Identifique os gatilhos do trauma. Fique atento ao que você está fazendo ou dizendo em sua casa, que pode desencadear lembranças traumáticas. É importante evitar padrões de comportamento e reações que reativam a situação traumática. Preste atenção se o seu tom de voz e expressões faciais podem ser os gatilhos.

O que deixa seu filho ansioso que resulta em uma birra ou explosão? Ajude seu filho a evitar respostas exacerbadas que desencadeiam memórias traumáticas.

Esteja física e emocionalmente disponível. Algumas crianças traumatizadas agem de maneiras a promover a distância dos adultos. Ofereça atenção, conforto e encorajamento, passando tempo junto com afeto e amor.

Reserve tempo para ficar no mesmo nível dos olhos dos seus filhos, ouça primeiro e fale por último, valide os sentimentos, sem tentar resgatar ou consertar. Seja solidário, permita escolhas.

Seja paciente e dê o modelo de equilíbrio. Pergunte, não mande ou reaja.

Quando seu filho está chateado, faça o que puder para manter a calma: abaixe a voz, reconheça os sentimentos, seja reconfortante e honesto.

Evite qualquer tipo de punição e recompensa, foque em soluções.

Estabeleça limites razoáveis ??e consistentes, com expectativas plausíveis, usando poucos elogios e muitos encorajamentos para comportamentos desejáveis.

Nunca leve os comportamentos de forma pessoal. Permita que a criança fale sobre seus sentimentos sem julgamento.

Não evite temas difíceis ou conversas desconfortáveis. Mas não force as crianças a falar antes que elas estejam prontas.

Corrija qualquer desinformação sobre o evento traumático, e asseguro-os de que o que aconteceu não foi culpa deles.

Ajude seu filho a aprender a relaxar e incentive praticar respiração lenta, ouvir música tranquilizadora ou dizer coisas positivas.

Seja consistente e previsível. Desenvolva uma rotina regular para as refeições, para o tempo de brincar e para a hora de dormir.

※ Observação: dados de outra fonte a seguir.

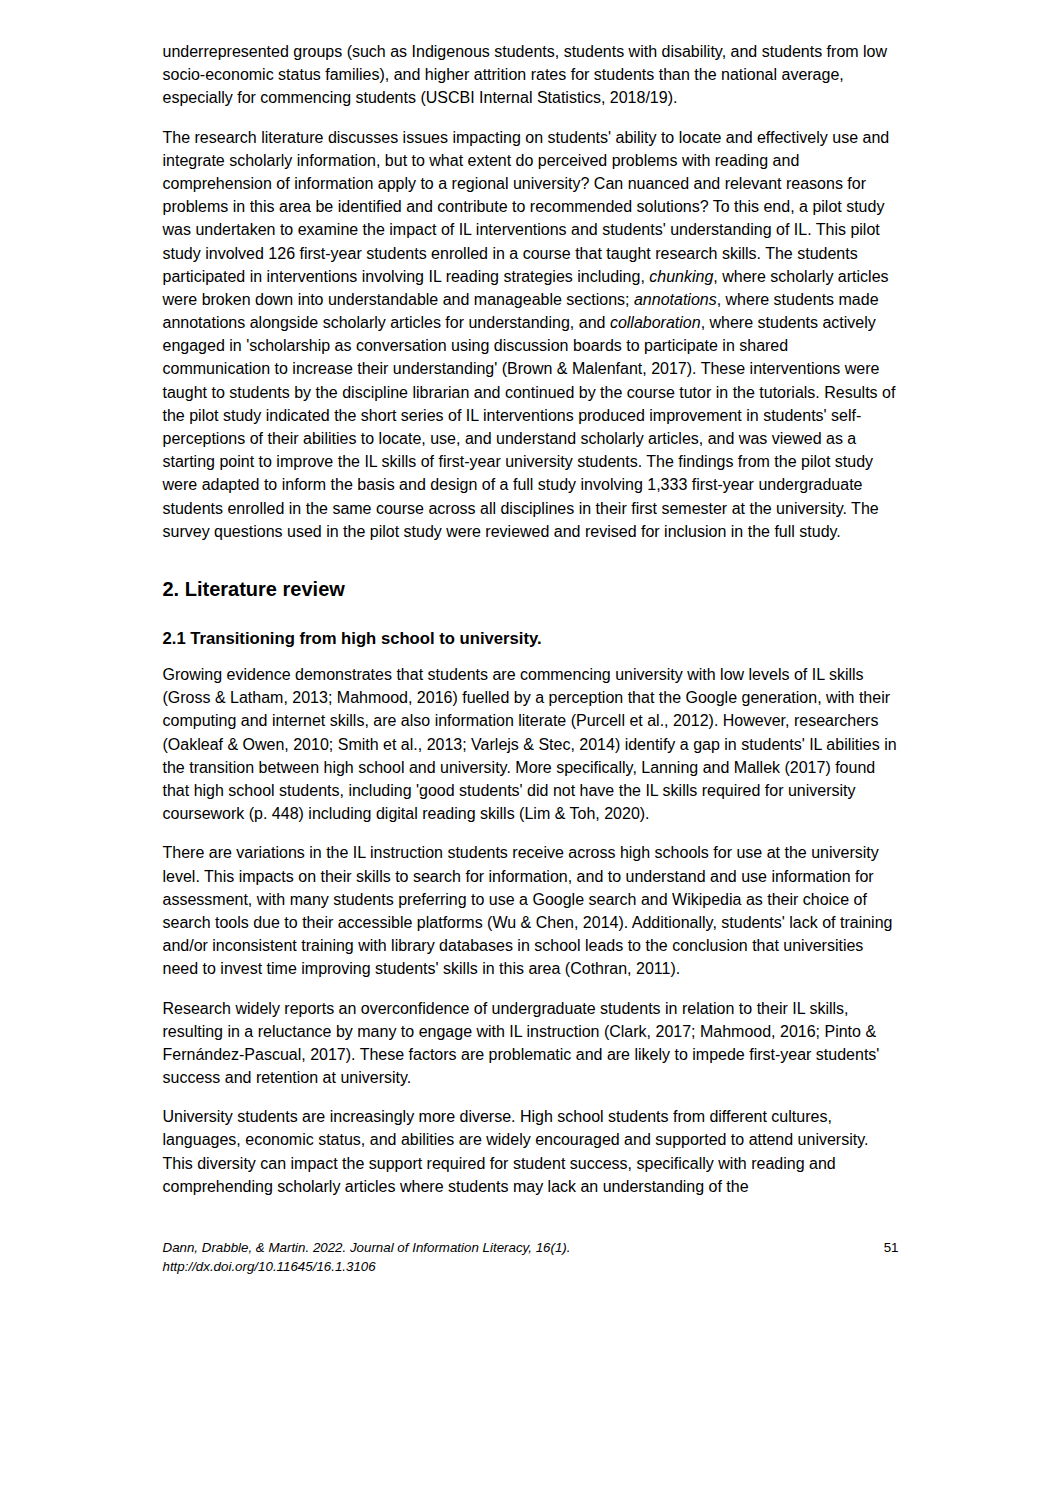underrepresented groups (such as Indigenous students, students with disability, and students from low socio-economic status families), and higher attrition rates for students than the national average, especially for commencing students (USCBI Internal Statistics, 2018/19).
The research literature discusses issues impacting on students' ability to locate and effectively use and integrate scholarly information, but to what extent do perceived problems with reading and comprehension of information apply to a regional university? Can nuanced and relevant reasons for problems in this area be identified and contribute to recommended solutions? To this end, a pilot study was undertaken to examine the impact of IL interventions and students' understanding of IL. This pilot study involved 126 first-year students enrolled in a course that taught research skills. The students participated in interventions involving IL reading strategies including, chunking, where scholarly articles were broken down into understandable and manageable sections; annotations, where students made annotations alongside scholarly articles for understanding, and collaboration, where students actively engaged in 'scholarship as conversation using discussion boards to participate in shared communication to increase their understanding' (Brown & Malenfant, 2017). These interventions were taught to students by the discipline librarian and continued by the course tutor in the tutorials. Results of the pilot study indicated the short series of IL interventions produced improvement in students' self-perceptions of their abilities to locate, use, and understand scholarly articles, and was viewed as a starting point to improve the IL skills of first-year university students. The findings from the pilot study were adapted to inform the basis and design of a full study involving 1,333 first-year undergraduate students enrolled in the same course across all disciplines in their first semester at the university. The survey questions used in the pilot study were reviewed and revised for inclusion in the full study.
2. Literature review
2.1 Transitioning from high school to university.
Growing evidence demonstrates that students are commencing university with low levels of IL skills (Gross & Latham, 2013; Mahmood, 2016) fuelled by a perception that the Google generation, with their computing and internet skills, are also information literate (Purcell et al., 2012). However, researchers (Oakleaf & Owen, 2010; Smith et al., 2013; Varlejs & Stec, 2014) identify a gap in students' IL abilities in the transition between high school and university. More specifically, Lanning and Mallek (2017) found that high school students, including 'good students' did not have the IL skills required for university coursework (p. 448) including digital reading skills (Lim & Toh, 2020).
There are variations in the IL instruction students receive across high schools for use at the university level. This impacts on their skills to search for information, and to understand and use information for assessment, with many students preferring to use a Google search and Wikipedia as their choice of search tools due to their accessible platforms (Wu & Chen, 2014). Additionally, students' lack of training and/or inconsistent training with library databases in school leads to the conclusion that universities need to invest time improving students' skills in this area (Cothran, 2011).
Research widely reports an overconfidence of undergraduate students in relation to their IL skills, resulting in a reluctance by many to engage with IL instruction (Clark, 2017; Mahmood, 2016; Pinto & Fernández-Pascual, 2017). These factors are problematic and are likely to impede first-year students' success and retention at university.
University students are increasingly more diverse. High school students from different cultures, languages, economic status, and abilities are widely encouraged and supported to attend university. This diversity can impact the support required for student success, specifically with reading and comprehending scholarly articles where students may lack an understanding of the
Dann, Drabble, & Martin. 2022. Journal of Information Literacy, 16(1).
http://dx.doi.org/10.11645/16.1.3106
51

Previsibilidade é chave para uma criança mais estável.

Prepare a criança antecipadamente para mudanças ou novas experiências.

Como a Disciplina Positiva pode ajudar?

A Disciplina Positiva oferece uma série de ferramentas que podem ser úteis para as crianças que passaram por situações traumáticas. A relação nunca deve ser humilhante, gerar culpa ou vergonha.

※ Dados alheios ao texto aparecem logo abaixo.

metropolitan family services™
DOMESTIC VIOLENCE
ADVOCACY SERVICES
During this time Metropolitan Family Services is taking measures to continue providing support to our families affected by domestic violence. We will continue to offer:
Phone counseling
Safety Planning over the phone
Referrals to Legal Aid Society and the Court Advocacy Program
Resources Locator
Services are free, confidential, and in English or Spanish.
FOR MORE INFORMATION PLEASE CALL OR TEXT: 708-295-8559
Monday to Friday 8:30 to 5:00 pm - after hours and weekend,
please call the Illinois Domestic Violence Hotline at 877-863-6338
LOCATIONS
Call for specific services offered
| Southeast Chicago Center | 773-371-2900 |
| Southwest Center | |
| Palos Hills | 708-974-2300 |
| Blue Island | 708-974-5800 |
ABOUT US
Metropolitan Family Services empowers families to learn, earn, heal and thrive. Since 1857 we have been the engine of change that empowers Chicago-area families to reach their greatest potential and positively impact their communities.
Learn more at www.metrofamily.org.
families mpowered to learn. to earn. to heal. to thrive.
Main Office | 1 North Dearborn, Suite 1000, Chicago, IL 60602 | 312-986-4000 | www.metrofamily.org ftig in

Preste atenção para os “não”: não puna, não seja permissível, não ofereça recompensas, não resgate ou conserte, não isole a criança, não retire privilégios como punição.

Foque nos “sim” e aja sempre de forma positiva: 1) Seja gentil e firme ao mesmo tempo; 2) Ajude a criança a se sentir aceita e importante; 3) Entenda que os resultados virão em longo prazo; 4) Ensine habilidades sociais e de vida; 5) Incentive a criança a sentir o quanto é capaz e a usar seu potencial de forma construtiva.

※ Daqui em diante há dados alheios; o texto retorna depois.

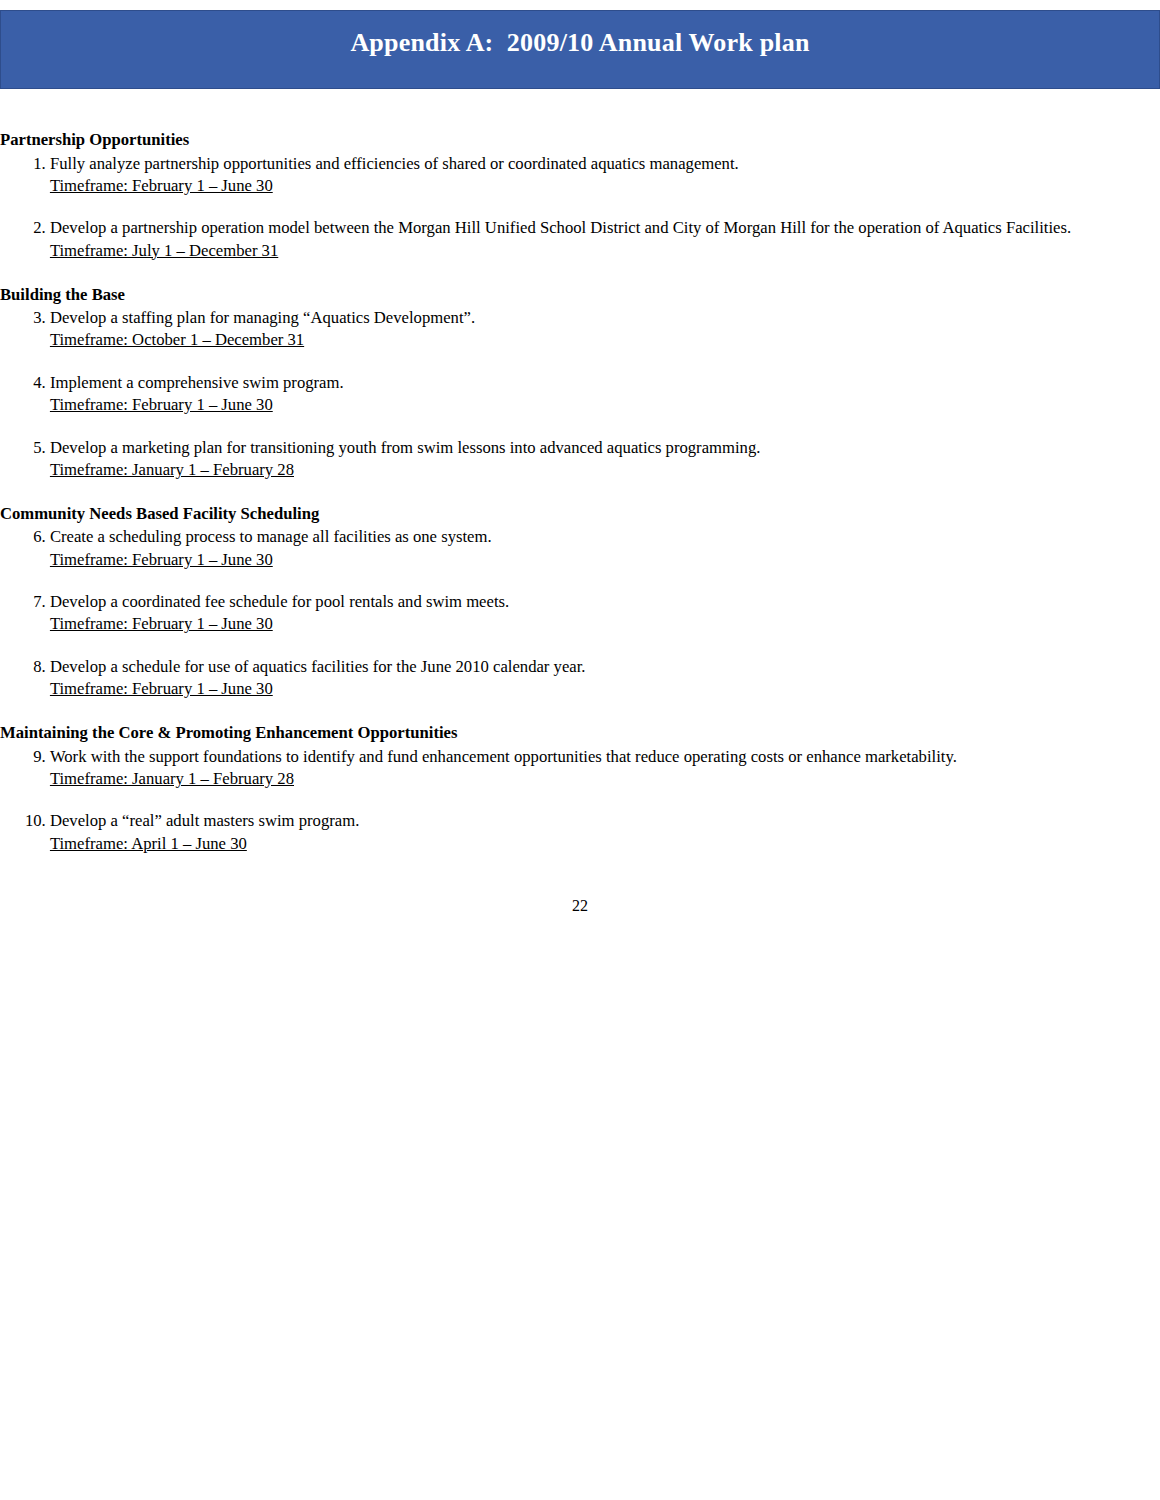Appendix A: 2009/10 Annual Work plan
Partnership Opportunities
Fully analyze partnership opportunities and efficiencies of shared or coordinated aquatics management.
Timeframe: February 1 – June 30
Develop a partnership operation model between the Morgan Hill Unified School District and City of Morgan Hill for the operation of Aquatics Facilities.
Timeframe: July 1 – December 31
Building the Base
Develop a staffing plan for managing “Aquatics Development”.
Timeframe: October 1 – December 31
Implement a comprehensive swim program.
Timeframe: February 1 – June 30
Develop a marketing plan for transitioning youth from swim lessons into advanced aquatics programming.
Timeframe: January 1 – February 28
Community Needs Based Facility Scheduling
Create a scheduling process to manage all facilities as one system.
Timeframe: February 1 – June 30
Develop a coordinated fee schedule for pool rentals and swim meets.
Timeframe: February 1 – June 30
Develop a schedule for use of aquatics facilities for the June 2010 calendar year.
Timeframe: February 1 – June 30
Maintaining the Core & Promoting Enhancement Opportunities
Work with the support foundations to identify and fund enhancement opportunities that reduce operating costs or enhance marketability.
Timeframe: January 1 – February 28
Develop a “real” adult masters swim program.
Timeframe: April 1 – June 30
22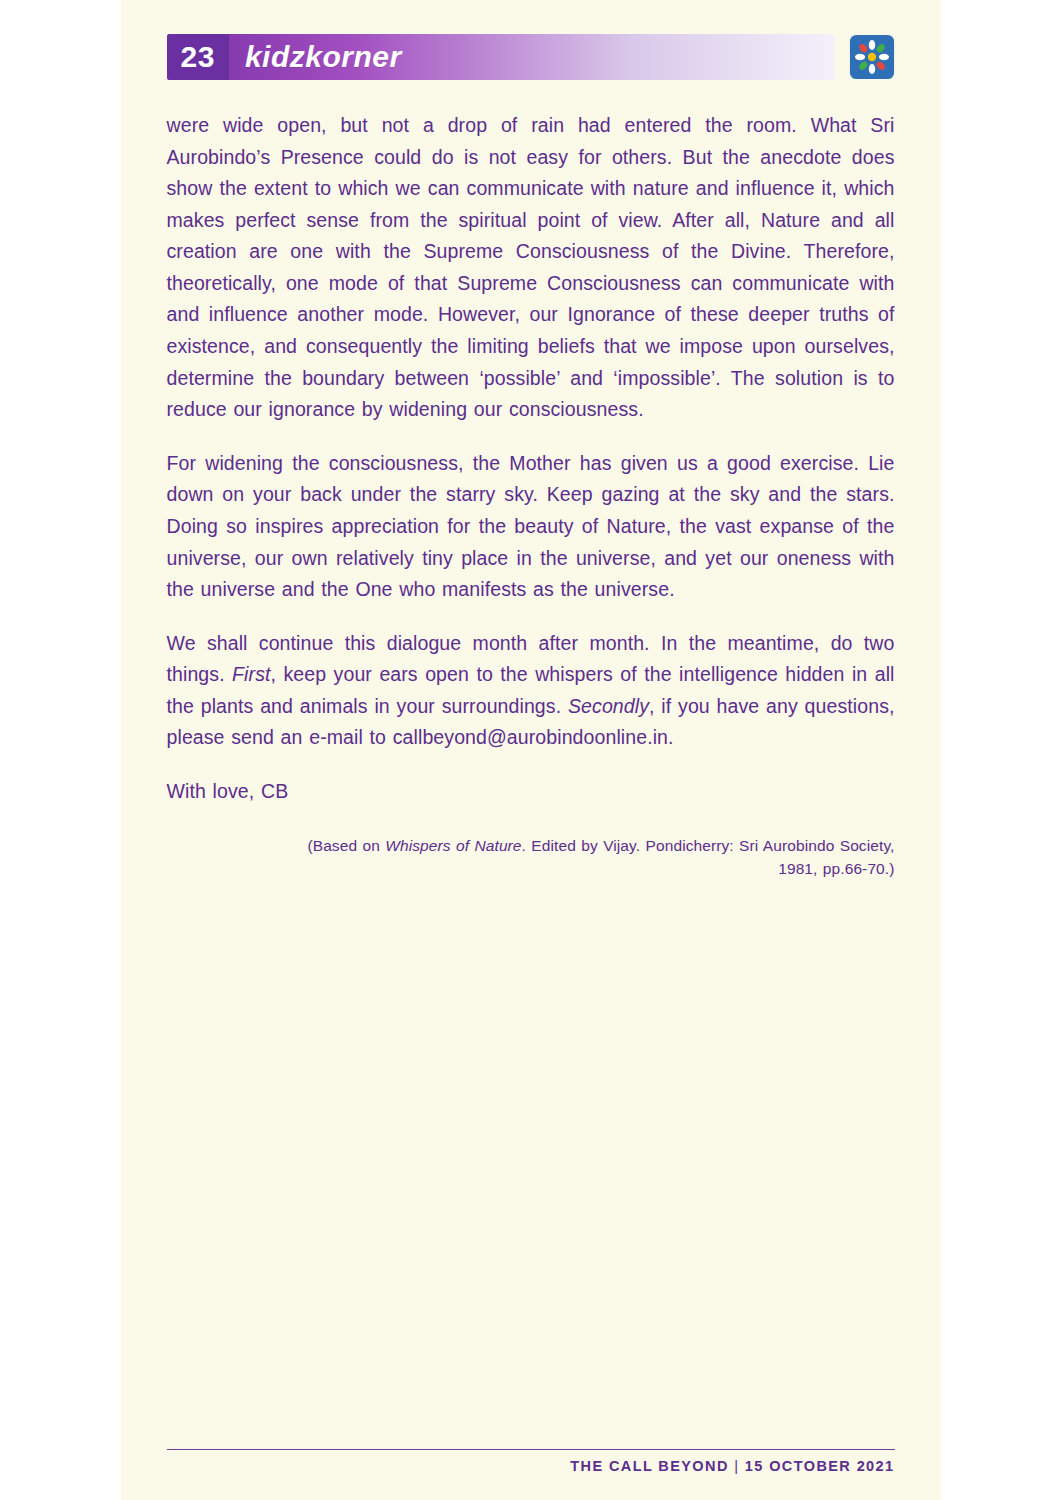23
kidzkorner
were wide open, but not a drop of rain had entered the room. What Sri Aurobindo’s Presence could do is not easy for others. But the anecdote does show the extent to which we can communicate with nature and influence it, which makes perfect sense from the spiritual point of view. After all, Nature and all creation are one with the Supreme Consciousness of the Divine. Therefore, theoretically, one mode of that Supreme Consciousness can communicate with and influence another mode. However, our Ignorance of these deeper truths of existence, and consequently the limiting beliefs that we impose upon ourselves, determine the boundary between ‘possible’ and ‘impossible’. The solution is to reduce our ignorance by widening our consciousness.
For widening the consciousness, the Mother has given us a good exercise. Lie down on your back under the starry sky. Keep gazing at the sky and the stars. Doing so inspires appreciation for the beauty of Nature, the vast expanse of the universe, our own relatively tiny place in the universe, and yet our oneness with the universe and the One who manifests as the universe.
We shall continue this dialogue month after month. In the meantime, do two things. First, keep your ears open to the whispers of the intelligence hidden in all the plants and animals in your surroundings. Secondly, if you have any questions, please send an e-mail to callbeyond@aurobindoonline.in.
With love, CB
(Based on Whispers of Nature. Edited by Vijay. Pondicherry: Sri Aurobin­do Society, 1981, pp.66-70.)
The Call Beyond | 15 October 2021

Com a Disciplina Positiva podemos prevenir e tratar crianças que passaram por situações traumáticas a reconectarem seus cérebros e se desenvolverem de forma mais saudável.

Bibliografia:

Glaser D. The effects of child maltreatment on the developing brain. Med Leg J. 2014 Sep;82(3):97-111.
Teicher MH. Childhood trauma and the enduring consequences of forcibly separating children from parents at the United States border. BMC Med. 2018 Aug 22;16(1):146.
Disciplina positiva: O guia clássico para pais e professores que desejam ajudar as crianças a desenvolver autodisciplina, responsabilidade, cooperação e habilidades para resolver problemas. Editora Manole (2015).